* **Input**:
┄┄┄┄┄┄┄┄┄┄

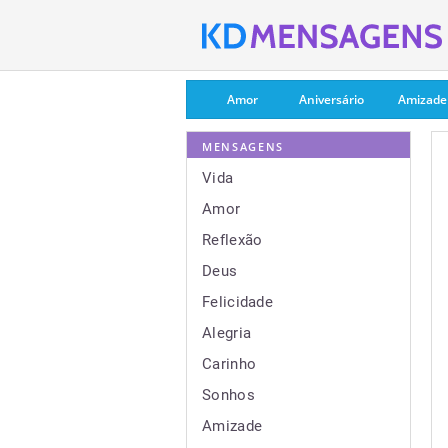
Amor
Aniversário
Amizade
MENSAGENS
Vida
Amor
Reflexão
Deus
Felicidade
Alegria
Carinho
Sonhos
Amizade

┄┄┄┄┄┄┄┄┄┄

* **The task**:
Reproduce the data exactly, please, and omit its pictures.

* **Task solution**:
Amor
Aniversário
Amizade
MENSAGENS
Vida
Amor
Reflexão
Deus
Felicidade
Alegria
Carinho
Sonhos
Amizade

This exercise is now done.